Quinze anos depois, o outro mundo possível parece ainda não ter sido decifrado, mas o slogan se mantém como um desafio – não só da esquerda, mas do planeta.
– O mundo que temos hoje é perigoso para toda a humanidade. Vemos que está aumentando a distância entre ricos e pobres, que o planeta está aquecendo, os recursos estão se esgotando.... então um outro mundo não é apenas possível, mas necessário. Se a gente for acreditar nos cientistas, e acho que é bom acreditar, estamos correndo sérios riscos – preocupa-se Grajew.
A PROGRAMAÇÃO EM PORTO ALEGRE
– A edição temática do Fórum Social Mundial em Porto Alegre terá início no dia 19. Mais informações e inscrições pelo site do evento: www.fsm.org.br.

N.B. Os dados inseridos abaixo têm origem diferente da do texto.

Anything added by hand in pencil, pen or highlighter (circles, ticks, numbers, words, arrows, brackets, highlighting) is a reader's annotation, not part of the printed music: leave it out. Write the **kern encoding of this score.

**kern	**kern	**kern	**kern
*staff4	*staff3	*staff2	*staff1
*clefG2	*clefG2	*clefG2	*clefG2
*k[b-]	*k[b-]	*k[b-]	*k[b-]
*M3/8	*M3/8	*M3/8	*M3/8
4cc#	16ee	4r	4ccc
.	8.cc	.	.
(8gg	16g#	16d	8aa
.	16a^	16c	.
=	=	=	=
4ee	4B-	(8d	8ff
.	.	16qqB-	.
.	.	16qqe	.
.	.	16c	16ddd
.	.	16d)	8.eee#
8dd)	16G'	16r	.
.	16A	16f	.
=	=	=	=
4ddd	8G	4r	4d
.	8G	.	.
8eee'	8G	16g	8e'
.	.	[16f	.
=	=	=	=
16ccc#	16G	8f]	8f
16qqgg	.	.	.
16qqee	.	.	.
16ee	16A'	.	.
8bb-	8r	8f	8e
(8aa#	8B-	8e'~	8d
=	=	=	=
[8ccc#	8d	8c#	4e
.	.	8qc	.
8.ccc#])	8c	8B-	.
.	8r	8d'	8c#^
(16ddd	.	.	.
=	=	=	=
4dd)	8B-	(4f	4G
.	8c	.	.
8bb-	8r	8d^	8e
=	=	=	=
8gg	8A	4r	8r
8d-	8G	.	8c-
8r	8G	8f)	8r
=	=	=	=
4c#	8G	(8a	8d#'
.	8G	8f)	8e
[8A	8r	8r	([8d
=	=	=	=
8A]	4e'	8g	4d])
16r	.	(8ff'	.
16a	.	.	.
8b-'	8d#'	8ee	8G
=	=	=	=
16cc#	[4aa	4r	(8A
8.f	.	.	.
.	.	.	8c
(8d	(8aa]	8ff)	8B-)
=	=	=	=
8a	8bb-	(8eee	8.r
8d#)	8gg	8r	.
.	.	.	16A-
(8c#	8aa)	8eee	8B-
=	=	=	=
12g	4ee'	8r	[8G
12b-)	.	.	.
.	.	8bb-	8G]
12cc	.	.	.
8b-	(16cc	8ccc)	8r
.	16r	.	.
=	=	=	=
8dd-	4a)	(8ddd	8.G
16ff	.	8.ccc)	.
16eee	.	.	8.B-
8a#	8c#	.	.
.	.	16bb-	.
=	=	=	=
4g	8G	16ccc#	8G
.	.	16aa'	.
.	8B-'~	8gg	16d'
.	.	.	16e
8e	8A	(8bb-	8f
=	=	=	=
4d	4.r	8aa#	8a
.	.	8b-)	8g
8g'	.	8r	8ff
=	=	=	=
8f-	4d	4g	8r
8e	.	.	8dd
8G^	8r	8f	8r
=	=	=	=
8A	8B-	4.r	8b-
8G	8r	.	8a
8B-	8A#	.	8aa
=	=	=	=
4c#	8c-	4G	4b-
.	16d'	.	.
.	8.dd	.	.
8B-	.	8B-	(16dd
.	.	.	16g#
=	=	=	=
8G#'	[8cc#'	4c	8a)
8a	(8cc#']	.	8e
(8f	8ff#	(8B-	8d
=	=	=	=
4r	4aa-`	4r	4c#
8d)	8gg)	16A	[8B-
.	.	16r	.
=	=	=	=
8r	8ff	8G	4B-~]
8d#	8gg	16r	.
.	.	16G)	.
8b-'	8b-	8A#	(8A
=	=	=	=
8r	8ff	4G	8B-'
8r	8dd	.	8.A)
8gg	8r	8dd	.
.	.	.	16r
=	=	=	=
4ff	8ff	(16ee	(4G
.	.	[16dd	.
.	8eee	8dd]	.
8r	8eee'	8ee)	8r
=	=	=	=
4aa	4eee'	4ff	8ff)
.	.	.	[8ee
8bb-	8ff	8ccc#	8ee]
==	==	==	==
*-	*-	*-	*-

– Segundo o presidente do Instituto Amigos do Fórum Social Mundial Porto Alegre e um dos integrantes do Comitê Organizador, Lélio Falcão, existe a possibilidade de participação da presidente Dilma Rousseff no evento, ainda não confirmada. Apoiadores devem aproveitar o espaço para fazer manifestações contra o impeachment.
– Também estão em andamento discussões para que Porto Alegre volte a ser a sede permanente do fórum a partir do ano que vem, para reforçar sua identidade e voltar a ser uma antítese do Fórum Econômico de Davos.